-- Reading text follows --

Investors flock to gold funds as fears over Trump tariffs mount

April 1, 2025

Stacks of gold bars are arranged on metal racks at a gold refinery
Gold reached a record $3,148.88 a troy ounce on Tuesday, taking gains this year to 19% © Alberto Bernasconi/FT

Investors are pouring cash into gold funds at the fastest pace since the Covid-19 pandemic, amid mounting concerns over the economic impact of US President Donald Trump’s tariff war.

Gold reached a record $3,148.88 a troy ounce on Tuesday, taking gains this year to 19 per cent — after its strongest quarterly performance since 1986 — as part of a broader flight to haven assets such as US Treasuries and cash.

Investors are bracing themselves for Trump’s expansive new tariffs, which are due to be announced on Wednesday, a day he has dubbed “liberation day”. Many economists fear the move will hit global growth, triggering a search for safe assets.

“Uncertainty is one of the main factors that has led to a renewed interest in gold,” said Krishan Gopaul, senior analyst at the World Gold Council, an industry body. “There is a general risk-off sentiment in the market at the moment.”

Amid mounting fears of a global trade war, investors have poured more than $19.2bn into gold-backed exchange traded funds during the first quarter of this year — the biggest inflows in dollar terms since the pandemic, according to calculations from Standard Chartered.

Line chart of Year-to-date performance (%) showing Gold and other haven assets prosper

The amount of cash in investors’ portfolios — seen as a gauge of caution — jumped by the largest monthly amount in five years, according to a recent fund manager survey carried out by Bank of America.

US Treasuries have also strengthened in the run-up to the tariff announcement, as investors seek to protect themselves against further volatility and hedge against risks to the US economy. 

Ten-year Treasury yields, which move inversely to prices, fell as low as 4.16 per cent on Tuesday — not far above their lowest level of the year.

Yields on German Bunds, viewed as the haven Eurozone asset, were sent sharply higher last month as the country planned a huge spending drive, but fell back below 2.7 per cent this week for the first time since early March.

-- Reading text concluded --
-- Dataset entries follows --

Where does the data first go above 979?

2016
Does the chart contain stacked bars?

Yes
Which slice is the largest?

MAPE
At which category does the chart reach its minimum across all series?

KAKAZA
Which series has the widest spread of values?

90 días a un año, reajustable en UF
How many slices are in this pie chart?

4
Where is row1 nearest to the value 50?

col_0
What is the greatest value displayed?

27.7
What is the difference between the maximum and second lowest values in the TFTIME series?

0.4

-- Dataset entries concluded --

Exercise directions:
In the gold funds article, condense the paragraph beginning "Amid mounting fears of a global trade war" into one shorter sentence that keeps its main facts.

Solved exercise:
Fearing a global trade war, investors put more than $19.2bn into gold-backed exchange traded funds in the first quarter, the largest dollar inflows since the pandemic, by Standard Chartered's calculations.